▸ Цитируемый отрывок:
Фронтовик Чухрай, прошедший войну от солдата до офицера, прославившийся как кинорежиссер фильма «Баллада о солдате», получивший в Каннах и на других зарубежных кинофестивалях высокую оценку своей работы, был назначен председателем жюри III-го Московского международного кинофестиваля. Наши киношники, представившие на суд посредственный фильм «Знакомьтесь, Балуев!», мечтали получить Большой приз. Но на него проходил фильм Федерико Феллини «Восемь с половиной». Политиканы начали давить на Чухрая и членов жюри. Чухрая вызвали в ЦК КПСС, от него требовали, чтобы он повлиял на жюри. Чухрай не соглашался. Его предупредили: «Будете делать то, что вам говорят, или положите партийный билет». Председатель Госкино А.В. Романов собрал членов жюри социалистических стран и предупредил, что если они будут голосовать за фильм «Восемь с половиной», то дома они будут иметь большие неприятности. Некоторые члены жюри (от США, Индии, Франции, Японии, Египта), будучи в курсе этого давления, предупредили, что они покинут кинофестиваль, если Большой приз не будет присуждён фильму «Восемь с половиной». Чухрай объявил перерыв и направился к Романову. Последний, не зная что ему делать, начал звонить в инстанции. Так как была суббота, то никто не отвечал. Романову доложили, что на Центральном телеграфе лежит пачка телеграмм о скандале на фестивале. Чухрай вышел от растерявшегося Романова и направился в жюри, куда вернулись все члены жюри. Приняли решение о присуждении Большого приза фильму «Восемь с половиной». Наконец, пришло предложение от Романова, но было поздно. На следующий день Чухрая не замечали, начальство не здоровалось, чиновники смотрели на него как на прокажённого. Больше Чухрая в жюри не приглашали.
Фестиваль стал хиреть. К нам стало приезжать всё меньше кинематографистов. Но зато все Большие призы впредь завоёвывали только мы.
Так и не узнав всего этого в Москве, мы отправились домой в Минск. После отпуска Лариса с Серёжей остались в Минске, а я вернулся в Лабно.
Сослуживцы
При написании раздела сразу возник вопрос, как осветить нашу службу и жизнь в Лабно, вместе или раздельно. Если вместе, то получится винегрет. Если раздельно, то, что осветить в первую очередь, наше житиё или прохождение службы. В свои лейтенантские годы и позже у меня был принцип «раньше думай о Родине, а потом о себе». Поэтому продолжу рассказ о нашей службе в дивизионе. В первую очередь хотелось бы вспомнить, кто же из офицеров и сверхсрочников служил со мною в Лабно. Начну по старшинству.
Командиром дивизиона, я уже говорил, был бывший артиллерист подполковник Евсюков. Его к нам на дивизион назначили потому, что он имел в Гродно квартиру. В нашем зенитно-ракетном вооружении он разбирался слабо. Поэтому боевой подготовкой особенно не занимался. Все свои обязанности он переложил на командиров батарей. Сам же он неплохо занимался решением хозяйственных задач, их тоже в дивизионе было предостаточно. Отношения у меня с ним были нормальные. Иногда он ходил по позиции, чтобы найти работников для решения хозяйственных задач. Убедившись, что я провожу занятия со своим расчётом, он меня не беспокоил.

▸ Сохранённые записи:
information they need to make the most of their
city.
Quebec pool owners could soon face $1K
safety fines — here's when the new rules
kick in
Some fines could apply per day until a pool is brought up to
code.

▸ Вопросы для разбора:
(a) Объясните в одном–трёх предложениях, почему подполковник Евсюков, согласно цитируемому отрывку, особенно не занимался боевой подготовкой.
(b) Продолжите воспоминания о службе в Лабно с места, где заканчивается цитируемый отрывок.

▸ Ответы к упражнению:
(a) Подполковник Евсюков, бывший артиллерист, слабо разбирался в зенитно-ракетном вооружении. Поэтому он особенно не занимался боевой подготовкой и переложил свои обязанности на командиров батарей.

(b)
Замполитом, а вернее заместителем командира дивизиона по политической части, был майор Валерий Качалов. Его назначили к нам в дивизион сразу же по прибытии нас в Лиду. До этого он служил в Польше. В целом, на первый взгляд, был он не плохим человеком. Особенно не вредничал. С нами, офицерами, не сближался, в наших вечеринках не участвовал. Претензий ко мне у него не было. Наоборот, было какое-то доверие. Так, по его рекомендации я был избран секретарём комсомольской организации дивизиона. Пришлось мне с ним работать рука об руку. В 1965 году, видимо с его подачи, я был признан отличником боевой и политической подготовки, мой портрет красовался в Доме офицеров гарнизона, в Лиде.
Начальником штаба был участник войны, бывший связист, майор Николай Сергачёв. Во время войны он командовал женскими подразделениями связистов. От этой службы у него осталось много впечатлений, которыми он с нами делился. Женился он поздно, в его около 45 лет, у него был сын возрастом не более десяти лет. В дивизионе он без суеты вёл своё штабное дело. Все бумаги у него были в порядке. Расписания занятий вывешивались вовремя. Караульная, дежурная и секретная службы действовали чётко. Кроме того, Сергачёв курировал дивизионную связь, расчёт СРЦ П-12, отвечал за оборудование командного пункта дивизиона. К нам, лейтенантам, относился по-отечески. Возраст, участие в войне, нарушения, в своё время, здорового образа жизни давали о себе знать, он иногда подолгу лечился в госпитале. Нашими компаниями он не брезговал и принимал активное участие в вечеринках. Был он порядочным человеком. Когда его собака загрызла нашего кролика, он без всяких претензий с моей стороны, здесь же возместил с извинениями мою потерю.
Командиром моей радиотехнической батареи был майор Немцов. Он был старше нас, лейтенантов, лет на десять. Дело своё он знал хорошо. С нами, лейтенантами, обходился нормально. Был требовательным, но не дёргал по пустякам. Учил нас премудростям военного дела. По позиции всегда ходил с тросточкой и, иногда, заметив нарушителя, как бы в шутку, подстёгивал его. Они, в свою очередь, старались обходить его стороной. Помню, где-то в августе 1963 года, на позиции, в палатке мы отмечали его день рождения. Всё запасённое было выпито. Наступила тягостная пауза. Я вспомнил, что у меня в кабине хранится фляжка со спиртом. Все сразу оживились, мне пришлось ночью бежать в свою кабину, находящуюся под охраной караула. Вскоре Немцова перевели в штаб бригады.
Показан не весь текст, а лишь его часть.